From playing the good old “no evidence“ card to spreading as many as 117 different Arabic language websites.
This week, EUvsDisinfo added 45 new cases of pro-Kremlin disinformation to the database; 30 of these were related to the coronavirus.
In order to understand how successful these disinformation messages were on social media, we gathered 176 URLs connected to these 45 new cases. We then ran the URLs through BuzzSumo – a research and analysis tool – which was able to process 133 of them. It turned out that these new cases of pro-Kremlin disinformation managed to generate a total of 36,534 shares, likes and comments on Facebook, Twitter, Pinterest and Reddit.
The most popular disinformation case this week was an article on RT Arabic, which tried to discredit the EU by making a wrong claim that it has not been helping its partners fight the coronavirus, while China and Russia have rushed to help. This article received 9,900 likes on Facebook and its total volume of engagement was 10,400.
In second place came a pro-Kremlin article claiming that Bill Gates might have had a hand in creating the coronavirus and spreading the pandemic around the world, so that he could implant microchips in people’s heads. The former Microsoft boss would do this to determine who has been tested for COVID-19 and to enforce mandatory vaccinations.
Besides this claim being wholly removed from reality, this article from RT Arabic is noteworthy for the fact that 116 other Arabic websites shared the story. The article from RT received 6,300 total engagements, out of which 4,200 were likes on Facebook.
In third place landed a video published by a YouTube channel called Ahí les Va. According to the video, a recent article in the New York Times used the Russian president as a scapegoat, claiming that he can be blamed for problems of the US health system. However, the original piece in the New York Times only affirms that Russia has been promoting an anti-vaccination stance in the West. It also exposes the techniques the Kremlin has used to spread disinformation on health issues for over a decade. While this video received 4,400 engagements on Facebook and more than 800 engagements on Twitter, the YouTube video easily scored 296,542 views.

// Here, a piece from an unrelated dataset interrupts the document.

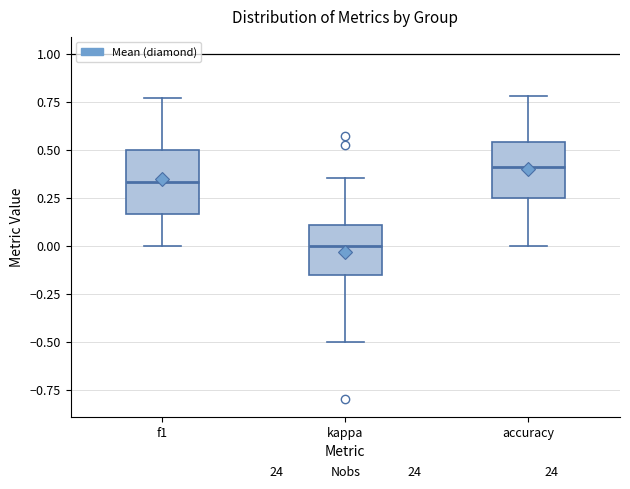

Reading left to right, read every box against the y-axis: the position of its median line, the range the box covers, and the ends of its whiskers. The values are not printed on the chart, so give them approximately, as read against the axis.

f1: median 0.35, box 0.15 to 0.50, whiskers 0.00 to 0.75
kappa: median 0.00, box -0.15 to 0.10, whiskers -0.50 to 0.35
accuracy: median 0.40, box 0.25 to 0.55, whiskers 0.00 to 0.80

In another of this week’s examples, we meet Dmitry Kiselyov, the Russian top media manager and talk show host, who is subject to a personal EU sanction. Appearing on his weekly news and current affairs programme on Russian state-controlled TV, he claimed that there is no evidence about the origin of the coronavirus, and that this is similar to accusations of Russia interfering in US politics or poisoning Sergei and Yulia Skripal. This bundle of unfounded claims received 8 engagements on Facebook, but 125,336 views on YouTube.
In addition to the examples mentioned above, a few groups of narratives catch the eye. Two articles attacked Ukraine, and nine attacked the EU and NATO as failing or malicious actors.
The most prolific coronavirus related group consisted of articles which, for example, juggled George Soros, Bill Gates, the “deep state”, the CIA and a Masonic entity. With the exception of two cases, these very creative conspiracy theories received less than 1,000 social media engagements each.